BEGIN RECORDS PROVIDED
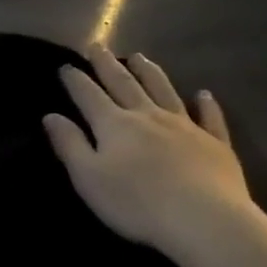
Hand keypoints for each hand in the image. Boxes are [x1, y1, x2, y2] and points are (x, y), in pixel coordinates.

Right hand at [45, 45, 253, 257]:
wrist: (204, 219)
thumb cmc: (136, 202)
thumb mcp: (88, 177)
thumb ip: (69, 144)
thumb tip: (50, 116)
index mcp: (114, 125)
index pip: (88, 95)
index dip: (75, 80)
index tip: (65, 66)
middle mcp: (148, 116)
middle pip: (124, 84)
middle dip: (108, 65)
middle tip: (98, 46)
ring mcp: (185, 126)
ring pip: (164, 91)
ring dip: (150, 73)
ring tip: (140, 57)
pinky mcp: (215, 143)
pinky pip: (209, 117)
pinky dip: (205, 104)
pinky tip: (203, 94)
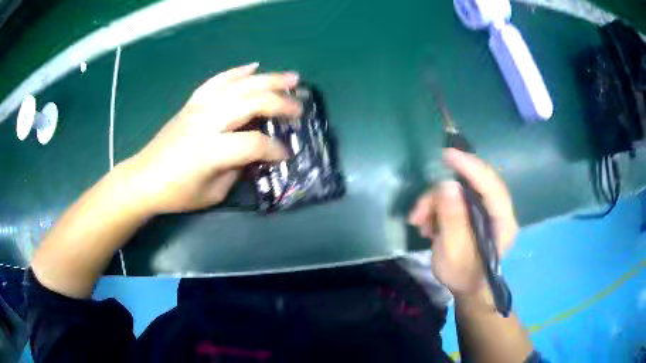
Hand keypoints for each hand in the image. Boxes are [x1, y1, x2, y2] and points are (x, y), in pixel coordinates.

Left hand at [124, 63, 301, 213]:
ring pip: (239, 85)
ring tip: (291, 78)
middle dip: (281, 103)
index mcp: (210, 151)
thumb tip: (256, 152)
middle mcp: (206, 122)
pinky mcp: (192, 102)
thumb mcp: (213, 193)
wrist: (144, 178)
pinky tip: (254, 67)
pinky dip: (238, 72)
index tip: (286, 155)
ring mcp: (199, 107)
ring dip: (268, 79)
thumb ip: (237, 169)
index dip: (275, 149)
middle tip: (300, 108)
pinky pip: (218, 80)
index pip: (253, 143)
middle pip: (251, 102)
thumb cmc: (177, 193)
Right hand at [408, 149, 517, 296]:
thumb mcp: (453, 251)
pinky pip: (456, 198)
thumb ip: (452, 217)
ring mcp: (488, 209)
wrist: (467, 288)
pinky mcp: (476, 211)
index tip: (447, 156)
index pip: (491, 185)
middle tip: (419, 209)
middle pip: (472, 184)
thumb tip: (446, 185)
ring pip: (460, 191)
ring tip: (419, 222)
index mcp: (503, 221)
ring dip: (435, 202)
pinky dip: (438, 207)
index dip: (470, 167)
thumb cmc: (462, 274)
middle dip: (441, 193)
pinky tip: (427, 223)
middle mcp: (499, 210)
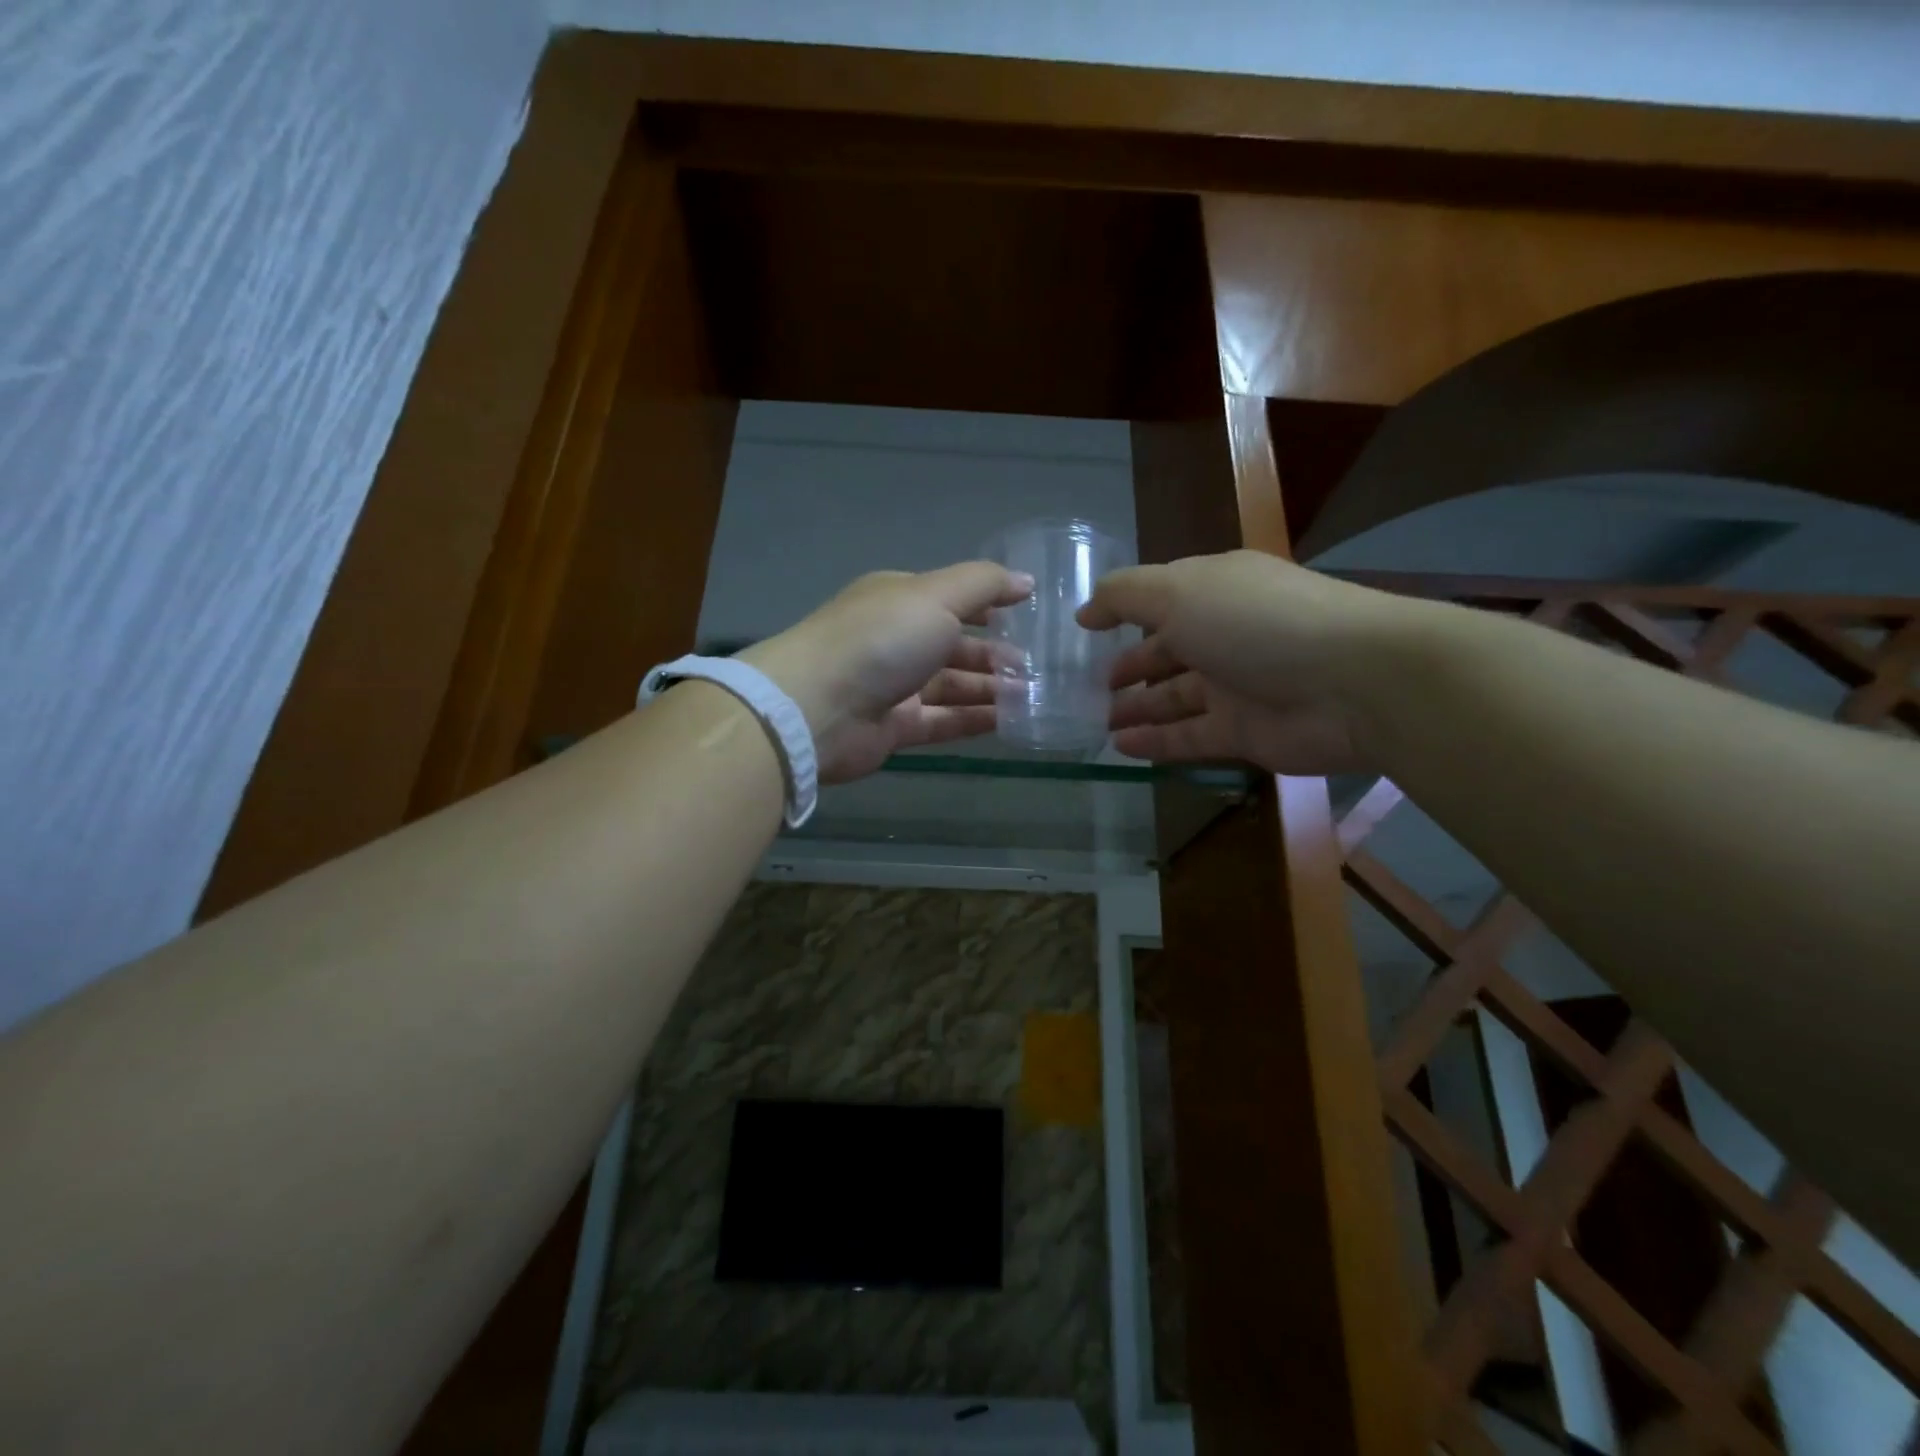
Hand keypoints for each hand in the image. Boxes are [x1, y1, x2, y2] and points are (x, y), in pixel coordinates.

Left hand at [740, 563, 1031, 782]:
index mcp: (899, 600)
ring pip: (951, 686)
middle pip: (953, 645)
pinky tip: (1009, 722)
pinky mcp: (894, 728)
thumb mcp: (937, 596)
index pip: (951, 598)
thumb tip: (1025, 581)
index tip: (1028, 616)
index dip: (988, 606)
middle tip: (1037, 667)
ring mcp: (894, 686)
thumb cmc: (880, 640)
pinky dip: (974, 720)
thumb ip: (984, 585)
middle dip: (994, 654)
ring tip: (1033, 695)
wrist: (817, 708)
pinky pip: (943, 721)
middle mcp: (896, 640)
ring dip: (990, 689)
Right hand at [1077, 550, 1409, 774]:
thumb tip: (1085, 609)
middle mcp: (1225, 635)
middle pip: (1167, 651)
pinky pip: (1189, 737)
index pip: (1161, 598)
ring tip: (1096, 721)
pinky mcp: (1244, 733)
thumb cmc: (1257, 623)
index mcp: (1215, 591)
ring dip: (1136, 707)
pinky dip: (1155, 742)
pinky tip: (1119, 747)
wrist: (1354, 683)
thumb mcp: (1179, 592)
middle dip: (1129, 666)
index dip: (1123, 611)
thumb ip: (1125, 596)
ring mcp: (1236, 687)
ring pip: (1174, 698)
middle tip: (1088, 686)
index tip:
END RECORDS PROVIDED
• _PROBLEM DESCRIPTION_
Taking the listing line by line, count those with the word "Right" and report that number only.

• _SOLUTION TO THIS TASK_
3